Cher Monsieur Joël Hamm,

   Excusez le retard de cette réponse à votre lettre du 24 janvier à laquelle je voulais répondre dés sa réception. Je l’avais égarée et c’est seulement aujourd’hui que j’ai fini par la retrouver après beaucoup de recherches. J’ai eu beaucoup de plaisir de savoir que mes cours à Vincennes n’ont pas été inutiles et que vous avez pu continuer à peindre. Je crois aussi que la mode de la « spontanéité » qui n’est pas encore tout à fait éteinte, et qui est basée sur le désir de pureté de l’expression, part d’une confusion entre « la peinture fraîche et la fraîcheur de la peinture, cette dernière devant se mériter. » Je me suis permis de citer un vieux texte de moi que je continue à répéter après tant d’années, pour résumer mes pensées. « Un éternuement est ce qu’il y a de plus spontané mais il est sans intérêt.

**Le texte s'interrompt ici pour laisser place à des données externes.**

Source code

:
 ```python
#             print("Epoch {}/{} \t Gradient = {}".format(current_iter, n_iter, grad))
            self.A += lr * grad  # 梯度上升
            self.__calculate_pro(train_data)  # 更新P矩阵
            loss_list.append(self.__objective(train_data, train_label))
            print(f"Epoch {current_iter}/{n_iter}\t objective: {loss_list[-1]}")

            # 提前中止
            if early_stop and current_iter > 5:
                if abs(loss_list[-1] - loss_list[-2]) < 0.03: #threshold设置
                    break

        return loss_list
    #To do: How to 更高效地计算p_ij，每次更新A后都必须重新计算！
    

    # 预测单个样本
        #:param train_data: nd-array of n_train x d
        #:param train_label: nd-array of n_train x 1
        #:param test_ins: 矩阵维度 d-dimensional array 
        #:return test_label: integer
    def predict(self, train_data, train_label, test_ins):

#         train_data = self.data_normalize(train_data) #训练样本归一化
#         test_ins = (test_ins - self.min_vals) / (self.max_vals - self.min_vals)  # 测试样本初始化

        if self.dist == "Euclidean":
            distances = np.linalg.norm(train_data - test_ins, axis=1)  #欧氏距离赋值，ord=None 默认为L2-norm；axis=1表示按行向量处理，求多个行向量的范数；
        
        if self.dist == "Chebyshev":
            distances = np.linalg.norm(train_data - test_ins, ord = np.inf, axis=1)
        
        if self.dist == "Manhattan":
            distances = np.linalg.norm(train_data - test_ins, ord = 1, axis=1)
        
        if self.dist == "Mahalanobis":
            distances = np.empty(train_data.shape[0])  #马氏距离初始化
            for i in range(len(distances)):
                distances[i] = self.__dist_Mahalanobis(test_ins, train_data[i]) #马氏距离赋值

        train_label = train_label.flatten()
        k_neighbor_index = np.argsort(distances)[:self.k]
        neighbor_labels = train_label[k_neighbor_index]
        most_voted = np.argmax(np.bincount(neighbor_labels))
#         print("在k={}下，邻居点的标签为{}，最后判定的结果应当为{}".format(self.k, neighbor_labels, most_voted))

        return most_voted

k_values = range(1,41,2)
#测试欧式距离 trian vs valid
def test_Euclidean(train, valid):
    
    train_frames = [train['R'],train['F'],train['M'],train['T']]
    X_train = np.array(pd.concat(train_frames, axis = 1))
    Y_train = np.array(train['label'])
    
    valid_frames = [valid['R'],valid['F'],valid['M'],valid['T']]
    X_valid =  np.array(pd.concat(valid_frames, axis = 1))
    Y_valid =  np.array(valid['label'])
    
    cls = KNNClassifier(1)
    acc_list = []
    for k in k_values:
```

Le contraire de la fraîcheur de la peinture est la sécheresse mais pour éviter cette sécheresse il faut souvent des années de travail… »
Ensuite,  viennent deux pages sur la technique du pastel chauffé que je lui avais demandé de me décrire ainsi qu’une méthode pour fabriquer soi-même des pastels à l’huile.
J’avais prévu de le rencontrer à l’automne suivant mais, le 12 août 1989, empêché de peindre par la maladie, il mit fin à ses jours en s’envolant du cinquième étage de l’hôpital Santa-Maria de Nice.